上手いとは、聞いていたが、この鮮やかなドリブルは何だろう。

思うまもなく、鋭い蹴りともにボールはゴールへと吸い込まれた。ホイッスルの音が高く響く。

わっと歓声があがり、センターへと選手が駆けて行く。

相手の攻撃から始まり、ディフェンダーから風見にボールが渡るとほとんど風見の独壇場だった。3人、4人で囲んでやっと風見の進行が止まるが、隙をつかれてパスが通り、また駆け出していく。

風見から目が離せなかった。羽賀がすごいと絶賛していたのを思い出す。周りのレベルが上がれば全国大会も夢ではないだろうに。

試合終了のホイッスルが鳴り響くまで、恭介は風見を目で追い続けた。





「すげえだろ、風見さん」

羽賀が試合が終わると恭介に近づき、声をかける。それに縦に首を振る。

「次、一年の番なんだけど、お前もやらない?」

「え?む、無理だよ。用意もなにもしてないしさ」

「さっき、角田さんが貸してくれるっていってたじゃん。やろうぜ」

相変わらず、人の話は聞かない羽賀に強引に連れて行かれ、にやにや笑う角田さんからシューズとソックスとすね当てを借りる。

久々にグラウンドに立つとやっぱりいいなと思う。上手くはないが、恭介はこの感じが好きだった。

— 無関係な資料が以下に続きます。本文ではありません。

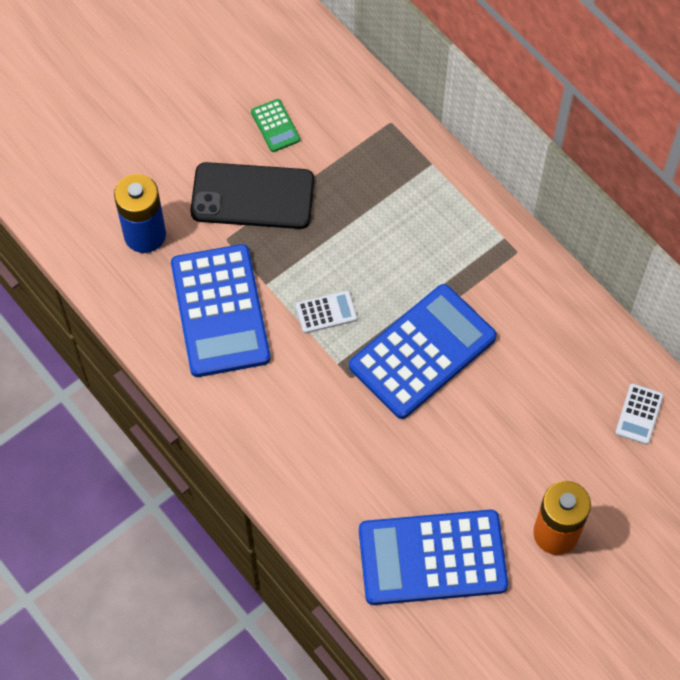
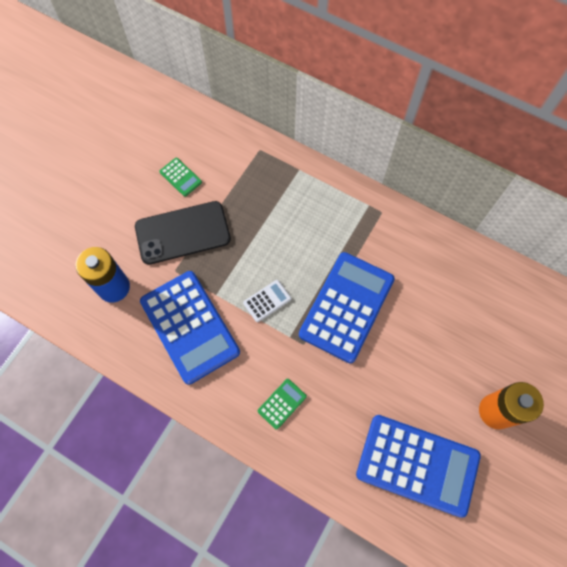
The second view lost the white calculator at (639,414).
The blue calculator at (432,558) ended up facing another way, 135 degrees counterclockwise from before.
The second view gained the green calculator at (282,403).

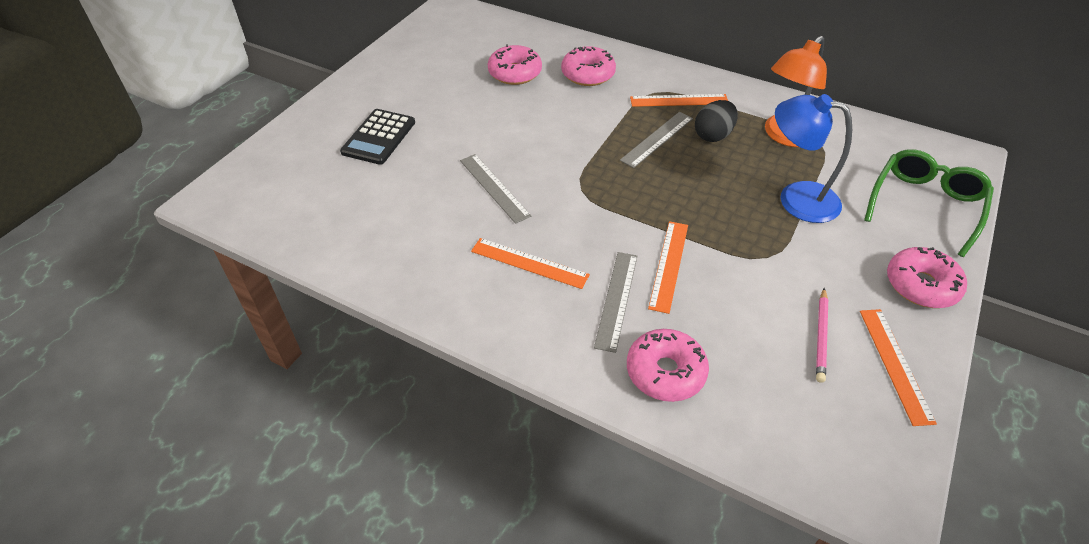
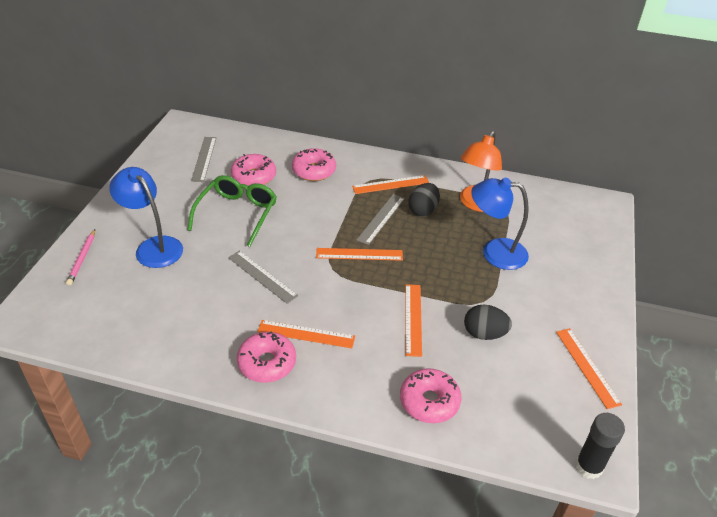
Where the black calculator stood at (379,137), the blue lamp came to stand at (153,246).
The green glasses ended up elsewhere, having gone from (925,205) to (237,213).
The pink donut ended up elsewhere, having gone from (921,285) to (267,363).
The grey ruler ended up elsewhere, having gone from (616,300) to (204,159).
The pink pencil ended up elsewhere, having gone from (821,336) to (82,259).
The second view gained the orange ruler at (359,254).
The second view gained the black egg at (484,334).
The second view gained the black glue stick at (589,466).

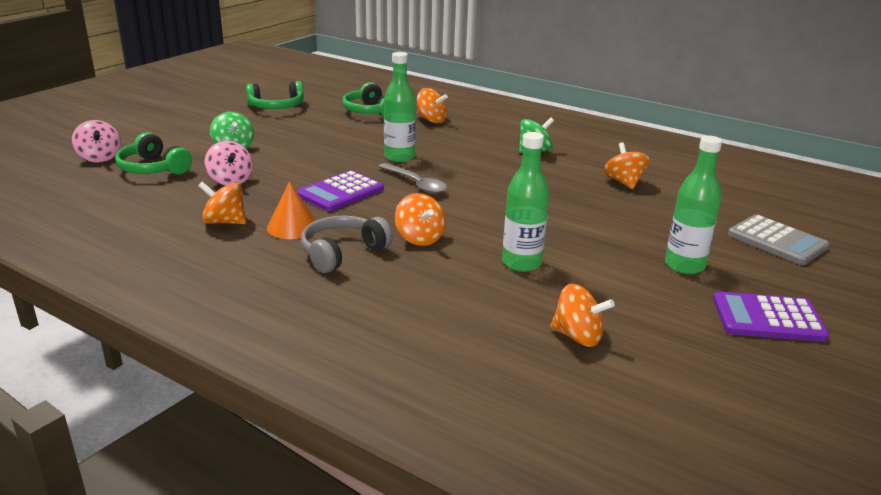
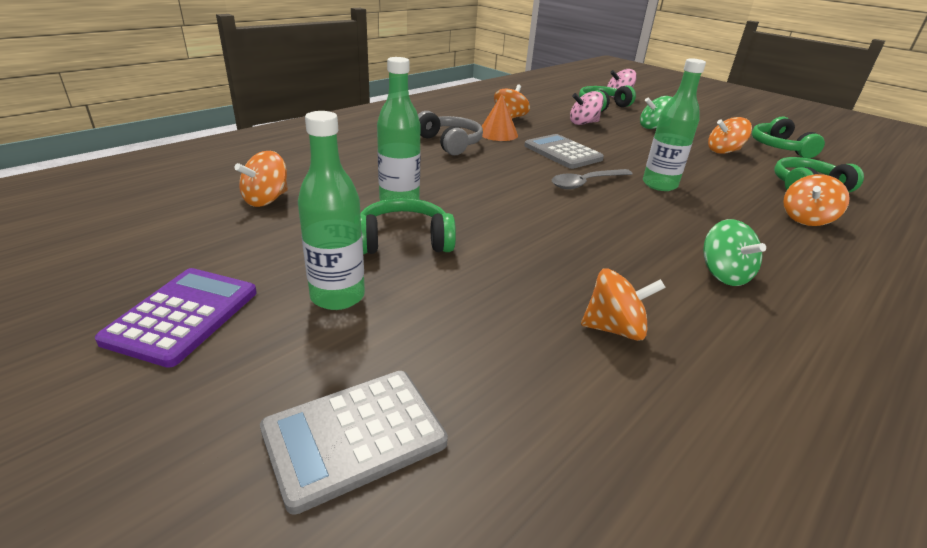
What was the purple calculator at (340,192) turned into the grey calculator at (563,152).
The orange spinning top ended up elsewhere, having gone from (419,238) to (723,151).
The second view gained the green headphones at (404,241).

試合は、やはり6人制で1年がほとんどだが人数が足りない関係で、2人ほど2年が混ざる。風見がその中に入っていないのをみて、恭介はほっとすると同時に残念にも思った。

「恭介、ポジションは?」

「右サイドのディフェンダー」

「じゃあ、そこらへんは任すから」

簡単に6人でポジションを割り振って、試合が始まった。

ボールを追いかけだすと他のことはもうどうでもよくなる。恭介は試合に集中し、久しぶりの感覚を楽しんでいた。

1年の実力差はどっこいどっこいのようで、いい具合に均衡したゲームが進む。

敵チームに攻め込まれ、恭介はそれを体を入れてとめ、前線にボールを送る。

「やるじゃん、恭介」

羽賀が駆け抜けざまに声をかけていく。そのまま、前線でゴールを狙いにいくのを後ろから見送った。

羽賀のゴールは決まらず、ゴールキックでまたもや攻守が入れ替わる。

恭介も自陣ゴール前へと取って返した。相手チームのMFがドリブルで駆け上がり、前線のフォワードにパスを出すのが見えた瞬間、恭介は駆けるスピードを上げ、そのまま前へと飛ぶと、ヘディングでボールを右サイドへと流す。しかし、ちょっと目測とスピードを誤った。ボールはグラウンド外へ出たものの目の前にはゴールポストが近づき、方向を変えるすべもないままゴールポストに突っ込んだ。

「恭介!」

羽賀や他の選手が自分の名前を叫ぶのが、遠くに聞こえる。まるで現実味のない騒ぎの声が近付いてくる中、恭介は、目の前を白と黒の羽が飛び散るのを見たと思った。

しかし、その幻影はあっという間に溶けて、恭介はそのまま意識をなくした。